© 1992 Heron Publishing—Victoria, Canada
Effects of radiational heating at low air temperature on water balance, cold tolerance, and visible injury of red spruce foliage
Julian L. Hadley and Robert G. Amundson
Boyce Thompson Institute for Plant Research, Cornell University, Tower Road, Ithaca, NY 14853, USA / Received August 14, 1991
Summary
Recent studies have shown that winter needle mortality in red spruce (Picea rubens Sarg.) is increased by exposure to direct solar radiation, possibly as a result of photo-oxidative damage, accelerated winter
desiccation, or reduced cold tolerance due to heating of sun-exposed needles. In an experiment at controlled subfreezing air
temperatures of –10 to –20 °C, visible radiation was less effective than infrared radiation in producing needle desiccation
and visible injury during freeze–thaw cycles. However, visible radiation produced a red-brown color in injured needles, similar
to natural winter injury, whereas injured needles exposed to infrared radiation were yellow and injured needles kept in darkness
were dark brown. Thus, visible radiation was necessary to produce the red-brown color of damaged needles, but not the injury
itself.

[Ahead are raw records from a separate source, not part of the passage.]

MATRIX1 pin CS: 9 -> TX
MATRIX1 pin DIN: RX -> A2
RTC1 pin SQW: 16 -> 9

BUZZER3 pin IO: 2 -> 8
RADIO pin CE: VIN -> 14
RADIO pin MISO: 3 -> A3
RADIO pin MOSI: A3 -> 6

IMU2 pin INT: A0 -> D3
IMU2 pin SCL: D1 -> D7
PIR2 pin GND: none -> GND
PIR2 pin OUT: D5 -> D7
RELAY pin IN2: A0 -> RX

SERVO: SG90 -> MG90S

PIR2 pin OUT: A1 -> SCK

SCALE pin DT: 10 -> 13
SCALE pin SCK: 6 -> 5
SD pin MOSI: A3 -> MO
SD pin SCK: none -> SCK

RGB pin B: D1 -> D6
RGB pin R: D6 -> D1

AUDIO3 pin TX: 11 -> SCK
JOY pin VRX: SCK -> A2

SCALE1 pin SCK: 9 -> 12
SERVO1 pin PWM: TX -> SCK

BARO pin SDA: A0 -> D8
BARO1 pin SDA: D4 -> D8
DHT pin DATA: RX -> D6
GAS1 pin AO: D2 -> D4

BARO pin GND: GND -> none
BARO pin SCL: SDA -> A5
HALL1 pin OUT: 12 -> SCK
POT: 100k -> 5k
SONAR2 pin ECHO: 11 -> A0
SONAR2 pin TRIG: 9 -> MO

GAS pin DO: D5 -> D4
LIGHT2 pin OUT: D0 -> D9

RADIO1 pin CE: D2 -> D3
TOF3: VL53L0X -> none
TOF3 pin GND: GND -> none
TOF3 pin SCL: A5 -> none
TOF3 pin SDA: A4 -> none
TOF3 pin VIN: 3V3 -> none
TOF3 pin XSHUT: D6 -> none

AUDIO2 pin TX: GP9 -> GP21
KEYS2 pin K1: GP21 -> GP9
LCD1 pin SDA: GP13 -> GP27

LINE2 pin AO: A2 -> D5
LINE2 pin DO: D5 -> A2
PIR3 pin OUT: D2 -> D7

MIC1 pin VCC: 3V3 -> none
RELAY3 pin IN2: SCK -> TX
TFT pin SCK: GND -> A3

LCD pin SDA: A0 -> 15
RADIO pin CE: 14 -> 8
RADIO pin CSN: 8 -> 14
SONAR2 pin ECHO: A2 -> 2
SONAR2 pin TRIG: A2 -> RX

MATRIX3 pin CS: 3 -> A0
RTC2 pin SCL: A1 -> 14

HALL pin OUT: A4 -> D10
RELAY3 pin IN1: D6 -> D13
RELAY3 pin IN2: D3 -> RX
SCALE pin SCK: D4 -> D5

Needle desiccation was not strongly correlated with visible injury, but the pattern of variation in visible injury
among trees and the positive correlation between electrolyte leakage and visible injury suggested that freezing damage following
freeze–thaw cycles might cause the visible injury. This was confirmed by a second experiment that showed loss of cold hardiness
in needles thawed by radiational heating for six consecutive days. Even with a constant nighttime temperature of –10 °C, six
days of radiational heating of needles to above freezing caused a small (2.8 °C) mean decrease in needle cold tolerance, as
measured by electrolyte leakage. Continuous darkness at –10 °C for six days resulted in an estimated 5.6 °C mean increase
in needle cold tolerance. Freezing injury stimulated desiccation: cooling at 4 °C h–1 to –43 or –48 °C increased the dehydration rate of isolated shoots by a factor of two to three during the first day after
thawing. Within three days at 15 to 22 °C and 50% relative humidity, the mean water content of these shoots fell to 60% or
lower, compared to 90% or greater for unfrozen controls or shoots subject to less severe freezing stress. In some but not
all severely freeze-stressed shoots, accelerated needle desiccation and abscission were accompanied by a red-brown color typical
of red spruce winter needle injury. We conclude that severe winter desiccation in red spruce may often be due to prior freezing
injury, increased as a result of exposure to direct solar radiation. Furthermore, freezing injury in red spruce may sometimes
cause desiccation and abscission of green needles.